PEKANBARU (HALOBISNIS) – Pemerintah Provinsi (Pemprov) Riau melalui Dinas Pariwisata (Dispar) mengambil langkah tegas dengan melakukan pengecekan menyeluruh terhadap lampiran izin operasional tempat hiburan malam New Paragon di Kota Pekanbaru. Langkah ini merupakan respons atas gelombang aksi demonstrasi masyarakat yang menuntut penutupan permanen lokasi tersebut setelah diduga menjadi tempat pelaksanaan pesta waria yang viral di media sosial.
Kepala Dinas Pariwisata Riau, Tekad Perbatas, menyatakan bahwa pihaknya kini tengah melakukan penataan kembali terhadap seluruh tempat hiburan malam, khususnya di ibu kota provinsi. Momentum ini dianggap krusial mengingat masyarakat Riau akan segera memasuki bulan suci Ramadan 1447 H, sehingga kondusivitas lingkungan menjadi prioritas utama pemerintah daerah.
“Dalam waktu dekat ini, kami akan melakukan penataan dan evaluasi terhadap seluruh tempat hiburan malam yang ada di Pekanbaru. Kami ingin memastikan semua usaha pariwisata berjalan sesuai norma dan aturan yang berlaku,” ujar Tekad Perbatas saat memberikan keterangan di Kantor Gubernur Riau, Jumat (6/2/2026).
Tekad menjelaskan, berdasarkan Peraturan Menteri Pariwisata Nomor 6 Tahun 2025, terdapat kriteria ketat yang harus dipenuhi untuk mendapatkan izin operasional bar maupun diskotek. Pihaknya akan melakukan audit verifikasi apakah New Paragon beroperasi tanpa izin yang sah atau justru menyalahgunakan izin yang telah diberikan oleh instansi terkait.
Sebelumnya, Pemerintah Kota Pekanbaru telah bergerak cepat dengan menyegel resmi New Paragon KTV and Cafe di Jalan Sultan Syarif Kasim pada Selasa (3/2/2026). Penyegelan tersebut dipimpin langsung oleh Wali Kota Pekanbaru, Agung Nugroho, bersama Kapolresta Pekanbaru Kombes Pol Muharman Arta sebagai bentuk tindak lanjut atas tuntutan Forum Masyarakat Riau Anti Maksiat (FORMARAM).

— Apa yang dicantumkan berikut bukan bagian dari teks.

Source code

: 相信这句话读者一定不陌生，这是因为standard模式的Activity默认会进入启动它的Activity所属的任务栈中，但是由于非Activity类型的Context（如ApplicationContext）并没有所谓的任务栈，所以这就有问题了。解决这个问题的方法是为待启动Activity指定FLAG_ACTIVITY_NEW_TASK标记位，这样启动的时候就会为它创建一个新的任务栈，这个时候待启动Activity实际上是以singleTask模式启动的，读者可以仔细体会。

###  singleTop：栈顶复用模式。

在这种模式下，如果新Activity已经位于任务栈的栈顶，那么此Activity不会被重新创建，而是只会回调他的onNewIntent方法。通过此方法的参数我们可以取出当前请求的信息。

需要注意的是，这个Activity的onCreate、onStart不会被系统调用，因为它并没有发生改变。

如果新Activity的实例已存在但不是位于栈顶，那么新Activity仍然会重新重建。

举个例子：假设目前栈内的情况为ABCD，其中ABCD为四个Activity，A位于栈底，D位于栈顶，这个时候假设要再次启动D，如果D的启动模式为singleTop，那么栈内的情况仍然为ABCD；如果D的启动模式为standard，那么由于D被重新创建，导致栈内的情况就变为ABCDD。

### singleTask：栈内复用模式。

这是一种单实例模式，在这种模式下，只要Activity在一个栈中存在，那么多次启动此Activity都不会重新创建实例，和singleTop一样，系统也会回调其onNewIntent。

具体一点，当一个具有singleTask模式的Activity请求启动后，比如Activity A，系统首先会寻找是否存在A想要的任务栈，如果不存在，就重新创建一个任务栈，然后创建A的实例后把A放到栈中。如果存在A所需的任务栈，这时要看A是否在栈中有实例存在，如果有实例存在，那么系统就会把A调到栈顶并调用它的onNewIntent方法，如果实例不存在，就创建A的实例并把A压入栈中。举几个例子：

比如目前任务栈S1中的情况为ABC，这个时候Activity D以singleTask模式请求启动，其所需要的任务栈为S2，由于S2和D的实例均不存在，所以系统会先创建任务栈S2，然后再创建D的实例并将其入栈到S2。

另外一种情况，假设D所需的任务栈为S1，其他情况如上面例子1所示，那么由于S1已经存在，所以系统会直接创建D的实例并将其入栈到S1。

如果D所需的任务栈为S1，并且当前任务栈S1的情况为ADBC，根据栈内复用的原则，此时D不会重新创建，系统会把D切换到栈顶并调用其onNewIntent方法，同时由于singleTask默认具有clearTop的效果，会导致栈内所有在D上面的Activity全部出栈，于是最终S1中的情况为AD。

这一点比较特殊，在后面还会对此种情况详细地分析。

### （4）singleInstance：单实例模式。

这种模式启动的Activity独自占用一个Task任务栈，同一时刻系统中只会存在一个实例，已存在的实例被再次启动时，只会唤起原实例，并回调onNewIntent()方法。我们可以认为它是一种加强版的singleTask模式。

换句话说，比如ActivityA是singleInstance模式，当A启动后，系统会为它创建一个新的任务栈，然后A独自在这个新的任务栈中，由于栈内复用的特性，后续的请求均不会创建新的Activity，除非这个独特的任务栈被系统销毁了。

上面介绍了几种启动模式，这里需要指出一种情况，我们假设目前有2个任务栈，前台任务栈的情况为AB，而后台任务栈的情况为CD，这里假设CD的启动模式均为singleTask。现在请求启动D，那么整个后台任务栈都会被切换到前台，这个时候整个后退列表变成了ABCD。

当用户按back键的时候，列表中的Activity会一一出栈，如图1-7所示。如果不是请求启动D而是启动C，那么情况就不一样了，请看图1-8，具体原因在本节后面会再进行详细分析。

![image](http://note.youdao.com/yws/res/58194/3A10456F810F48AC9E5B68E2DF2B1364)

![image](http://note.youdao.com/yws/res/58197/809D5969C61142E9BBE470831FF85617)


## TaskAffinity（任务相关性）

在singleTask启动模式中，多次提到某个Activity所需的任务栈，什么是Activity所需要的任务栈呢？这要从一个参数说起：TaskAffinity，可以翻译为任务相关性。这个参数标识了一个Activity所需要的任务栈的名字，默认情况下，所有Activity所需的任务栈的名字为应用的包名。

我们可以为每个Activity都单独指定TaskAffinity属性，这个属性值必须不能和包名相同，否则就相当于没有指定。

Wali Kota Agung Nugroho menegaskan bahwa stiker penyegelan telah dipasang dan pengelola dilarang keras melakukan aktivitas operasional apa pun sampai proses pemeriksaan selesai.
"Pengelola tidak boleh beroperasi dulu. Langkah ini diambil secara resmi oleh pemerintah kota untuk menjaga ketertiban umum dan menjawab keresahan massa secara hukum," tegas Agung.
Agung juga menjelaskan, bahwa izin operasional tempat hiburan tersebut terancam dicabut secara permanen jika hasil penyidikan membuktikan adanya fasilitasi kegiatan yang melanggar aturan moral dan hukum. Namun, ia memastikan proses ini akan berjalan adil dengan melihat apakah pelanggaran dilakukan secara sistematis oleh manajemen atau hanya oleh oknum tertentu.
Sementara itu, Kapolresta Pekanbaru Kombes Pol Muharman Arta mengungkapkan bahwa pihaknya sedang mendalami keterangan dari berbagai saksi, baik dari pihak manajemen maupun pengunjung yang hadir pada malam kejadian.
“Jika ditemukan unsur pidana, kami akan proses hukum. Namun, jika murni pelanggaran Perda, penanganannya akan diserahkan sepenuhnya kepada Satpol PP,” jelas Muharman.
Manajer Operasional New Paragon, Hafis Lubis, memberikan pembelaan dengan mengklaim bahwa pihak manajemen tidak mengetahui adanya aktivitas menyimpang di dalam ruangan. Menurutnya, acara tersebut hanyalah kunjungan tamu umum yang melakukan kontes baju, bahkan ia menyebut ada pengunjung wanita berjilbab di dalam ruangan tersebut sebagai bukti acara yang bersifat umum.
Hafis menduga ada pihak-pihak tertentu yang sengaja membesarkan peristiwa tersebut hingga menimbulkan polemik luas. Ia bersikeras bahwa manajemen memiliki prosedur tetap (SOP) yang melarang tamu pria berpakaian menyerupai perempuan untuk masuk, dan mengklaim bahwa tamu yang hadir saat itu berpakaian sopan saat melewati pemeriksaan di pintu masuk.